Image on left – Standing Forward Fold (Uttanasana)
Stand with the feet hip width apart and let the hips hinge into the forward fold. If you’re living in a tighter body, take a bend in the knees. No worries if you’re hands can’t reach the floor as blocks are a great tool to help, or if no blocks to hands a hefty book on its side is great (careful of your feet)
Image on the right – Modified Triangle Pose
Standing with feet wrists width apart, left foot at a 45 degree angle, front foot facing forward and both legs straight. Don’t lock out the knee in the front leg, nice and soft. Hinge the trunk of your body forward over the front leg, keep the body nice and straight. Again using a block/book if needed. Repeat this on both sides.
Image on the left – Seated Forward Fold (Pashimottanasana)
A classic seated posture used not just in yoga but everyday. The one of the most common for tight hamstrings. If your hamstrings are slightly tighter like mine, be sure to sit upon a block to give the pelvis more and hip flexors more space to move. As you inhale draw tall through the torso, then exhale as you fold forward into the stretch. If you can’t touch your toes, don’t worry, a strap or an old belt round the feet can help you deepen the stretch.
Image in the middle – Wide Leg Forward Fold (Prasarita Padottanasana)

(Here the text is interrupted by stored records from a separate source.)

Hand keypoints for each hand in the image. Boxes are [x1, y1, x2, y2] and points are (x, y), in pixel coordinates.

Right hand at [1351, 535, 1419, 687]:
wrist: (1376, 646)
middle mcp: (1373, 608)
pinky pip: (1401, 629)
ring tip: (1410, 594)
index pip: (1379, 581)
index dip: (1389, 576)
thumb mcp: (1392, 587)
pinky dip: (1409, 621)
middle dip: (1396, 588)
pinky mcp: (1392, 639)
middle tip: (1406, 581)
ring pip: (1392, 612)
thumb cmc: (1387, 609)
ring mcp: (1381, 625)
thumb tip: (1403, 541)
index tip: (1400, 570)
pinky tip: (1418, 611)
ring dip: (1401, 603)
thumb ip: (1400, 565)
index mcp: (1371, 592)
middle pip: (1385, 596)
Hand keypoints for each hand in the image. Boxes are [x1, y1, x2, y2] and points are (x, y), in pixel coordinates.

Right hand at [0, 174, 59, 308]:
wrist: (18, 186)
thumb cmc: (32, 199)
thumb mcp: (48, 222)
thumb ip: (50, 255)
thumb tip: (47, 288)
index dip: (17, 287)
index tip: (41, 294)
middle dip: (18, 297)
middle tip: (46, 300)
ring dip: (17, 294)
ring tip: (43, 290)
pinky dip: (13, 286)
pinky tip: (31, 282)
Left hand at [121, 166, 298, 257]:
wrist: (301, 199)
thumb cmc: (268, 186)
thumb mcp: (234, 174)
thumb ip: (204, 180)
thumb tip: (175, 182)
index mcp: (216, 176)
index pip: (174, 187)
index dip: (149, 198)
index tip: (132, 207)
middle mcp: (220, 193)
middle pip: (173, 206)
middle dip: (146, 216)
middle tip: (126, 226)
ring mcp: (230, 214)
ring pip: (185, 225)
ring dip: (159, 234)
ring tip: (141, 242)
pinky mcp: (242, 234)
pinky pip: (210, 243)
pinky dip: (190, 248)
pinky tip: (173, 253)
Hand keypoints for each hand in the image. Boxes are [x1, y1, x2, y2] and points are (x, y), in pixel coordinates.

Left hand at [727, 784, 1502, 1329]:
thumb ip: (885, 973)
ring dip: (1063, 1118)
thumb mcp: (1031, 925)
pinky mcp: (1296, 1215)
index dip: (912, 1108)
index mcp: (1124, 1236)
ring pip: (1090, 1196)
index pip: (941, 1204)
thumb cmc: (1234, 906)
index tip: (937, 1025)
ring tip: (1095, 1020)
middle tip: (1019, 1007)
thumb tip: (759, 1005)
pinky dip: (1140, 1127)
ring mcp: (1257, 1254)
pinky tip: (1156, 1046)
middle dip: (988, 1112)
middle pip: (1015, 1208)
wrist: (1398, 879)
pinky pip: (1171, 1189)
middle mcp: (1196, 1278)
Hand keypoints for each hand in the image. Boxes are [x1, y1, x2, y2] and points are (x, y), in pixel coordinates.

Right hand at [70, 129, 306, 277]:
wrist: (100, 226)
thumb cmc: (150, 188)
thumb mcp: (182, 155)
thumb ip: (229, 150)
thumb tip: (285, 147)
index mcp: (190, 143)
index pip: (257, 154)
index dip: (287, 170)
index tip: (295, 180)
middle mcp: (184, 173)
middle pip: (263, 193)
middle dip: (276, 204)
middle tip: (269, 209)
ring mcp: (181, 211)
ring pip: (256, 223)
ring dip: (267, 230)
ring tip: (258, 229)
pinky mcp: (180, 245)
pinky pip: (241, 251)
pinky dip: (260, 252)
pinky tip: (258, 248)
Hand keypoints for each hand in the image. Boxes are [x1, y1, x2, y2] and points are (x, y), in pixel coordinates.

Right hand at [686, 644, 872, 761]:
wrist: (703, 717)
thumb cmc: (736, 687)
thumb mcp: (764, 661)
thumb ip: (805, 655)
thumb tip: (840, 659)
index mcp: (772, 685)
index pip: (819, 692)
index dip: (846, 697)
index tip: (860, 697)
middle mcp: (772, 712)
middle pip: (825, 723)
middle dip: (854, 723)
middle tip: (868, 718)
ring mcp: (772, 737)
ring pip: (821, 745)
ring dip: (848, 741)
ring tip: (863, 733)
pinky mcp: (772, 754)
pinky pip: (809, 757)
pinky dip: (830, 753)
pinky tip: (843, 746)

A lovely asana, taking the feet wide making sure to keep the knees soft, hinging forward from the hips as you exhale. Again, don’t forget to use a book or block if your hands don’t quite reach. It may look like my head is on the floor, it isn’t. As your own flexibility increases and you are strengthening the muscles needed for this pose the stance will become deeper and you may be able to reach your head to the floor. This isn’t the aim, just the suggestion its going there.
Image on the right – Downward Facing Dog (Adho Mukha Svanasana)
Downward facing dog doesn’t just stretch out the hamstrings, it also draws focus to the calves, the ankles, the spine and the shoulders. Really a whole body experience. Here are a few pointers to help. Wrists are placed directly under the shoulders, feet hip-width apart, spread and ground down through the fingers and draw the heels down towards to mat. The heels do not need to be on the mat. Take a bend in the knees if you’re a little tight, as this will help you to find more length in the spine. This really helped me as for a long time I was going downward dog in a way that actually hindered my progress. From here we can then look at drawing the shoulder blades down the back, rotating the sit bones up towards the sky and soften the ribs. Focus on the basics, really spread the finger and push into the hands. Take the dog for a walk by moving pushing into the feet and legs, one leg at a time. Hold for 5-10 breaths and try and enjoy being here.
I hope this helps a little, sometimes taking it back to the basics to focus on the actual muscle group is more functional for you and your body than jumping in straight away. Please don’t lose heart if you can’t touch your toes to begin with. It’s all a process, and enjoy it! Nothing ever comes easy, unless you are a contortionist!